Executives with Vionx Energy and National Grid celebrated the completion and commissioning of Vionx’s 3-MWh storage unit at Worcester, MA’s Holy Name Jr./Sr. High School. Designed for a lifetime of over 20 years, the system will store energy from the school’s own utility-scale wind turbine and a variety of sources of power generation from the surrounding community, and discharge it for up to six hours per day. The end result being that power normally lost from intermittent sources will now be stored in the Vionx unit on Holy Name’s campus. The energy storage system is one of the largest energy storage systems in Massachusetts and one of the largest flow batteries installed in the United States.
“We are delighted to play a key role in Holy Name’s efforts to reach into the future of power generation and help students learn more about our renewable energy future,” said Dr. Randhir Thakur, PhD, Vionx Energy’s Lead Director. “Vionx Energy’s unique Vanadium Redox Battery system represents a revolutionary, safe and reliable new path in grid storage solutions for the long-run for both utility and distributed scale applications.”

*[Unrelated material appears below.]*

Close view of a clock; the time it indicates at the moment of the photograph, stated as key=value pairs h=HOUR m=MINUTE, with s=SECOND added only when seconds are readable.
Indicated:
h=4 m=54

“This partnership represents a significant commitment to storage technology and we are pleased to help in enhancing the capabilities of the local energy delivery system,” said Bill Jones, Director Solutions Delivery, National Grid. “There is no question that storage will play a pivotal role in the future of our power grid given the need for flexibility with a significant expansion of renewables and distributed systems. We are excited to see this project come online.”
“Previously, the principal obstacle to our meaningful global transition to renewable power was the absence of economically viable long-duration energy storage,” added Robert F. Kennedy Jr., who serves on Vionx’s Board of Directors. “Vionx’s breakthrough solution completely changes the ballgame — affording utilities of all sizes greater efficiencies in managing their generating assets; enabling home and business owners to reliably generate and store their own power and presenting never before known options to policy-makers to rationalize our nation’s and states’ outdated energy policies. Renewables can now provide baseload power everywhere. The consequences of that new reality cannot be understated.”

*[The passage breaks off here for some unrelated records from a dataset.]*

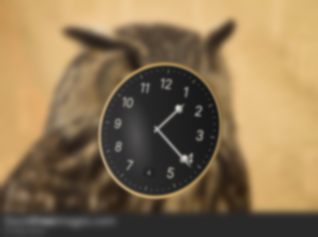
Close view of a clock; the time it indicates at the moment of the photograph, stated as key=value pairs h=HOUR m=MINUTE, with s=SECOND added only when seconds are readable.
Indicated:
h=1 m=21
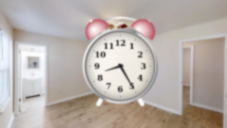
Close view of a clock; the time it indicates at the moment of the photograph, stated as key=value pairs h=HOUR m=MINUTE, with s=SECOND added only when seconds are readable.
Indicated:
h=8 m=25
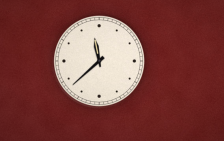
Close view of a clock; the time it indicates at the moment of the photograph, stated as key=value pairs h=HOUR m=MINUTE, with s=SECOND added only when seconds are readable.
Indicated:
h=11 m=38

Developed under the auspices of the US Department of Energy, the project drew praise from US Congressman Jim McGovern, who represents Worcester and has been a leader in support of the advancement of renewables in Congress. “Smart partnerships like this that invest in innovation are why Massachusetts continues to be a leader in renewable energy. I am proud to support this important collaboration and thank all the partners who came together to make this possible,” said Congressman Jim McGovern. “This is a critical step forward for renewable energy and a powerful example of why Massachusetts is a model for sustainability that states around the country will continue to look to for inspiration.”
The system, which was constructed as part of a partnership with Vionx, National Grid and Worcester Polytechnic Institute, will be used to test and operate in 13 specific use case applications providing National Grid with valuable data in helping to optimize their grid operations for renewable energy assets. Not only does a grid-scale battery provide renewable energy when the wind is not blowing or the sun not shining, it also acts much like a shock absorber when the electrical grid becomes overly congested, eliminating the need for costly expenditures managing grid overloads.
Vionx’s unique battery stack design was developed and engineered by researchers at the United Technologies Research Center division of Connecticut’s United Technologies and commercialized by Vionx Energy. It is designed to make a long-duration, long life grid-scale battery practical, resilient, and cost-efficient. The storage system will help the school meet its goal of going off-grid by providing a critical energy storage component and will offer a valuable learning tool for students involved in the STEM Initiative. Vionx will also provide an “Energy Learning Station” on site for students interested in learning how the system works in conjunction with on-site sources of power generation.
Vionx’s Vanadium Redox Battery system boasts an in-situ process that maintains full storage capacity over a 20-year lifetime – unlike other grid storage solutions such as lithium-ion or lead-acid. The result is a safe, long-run, affordable, and flexible grid storage solution that provides utilities with added infrastructure resiliency and defers aging asset replacement costs. Vionx Energy partners with world-class organizations including United Technologies Research Center, 3M, Siemens, Starwood Energy Group and Vantage Point Capital Partners to deliver its unique Vanadium Redox Battery offering. Vionx has also recently delivered a storage system to the U.S. Army at Fort Devens in Massachusetts and is poised to announce additional projects in the coming weeks.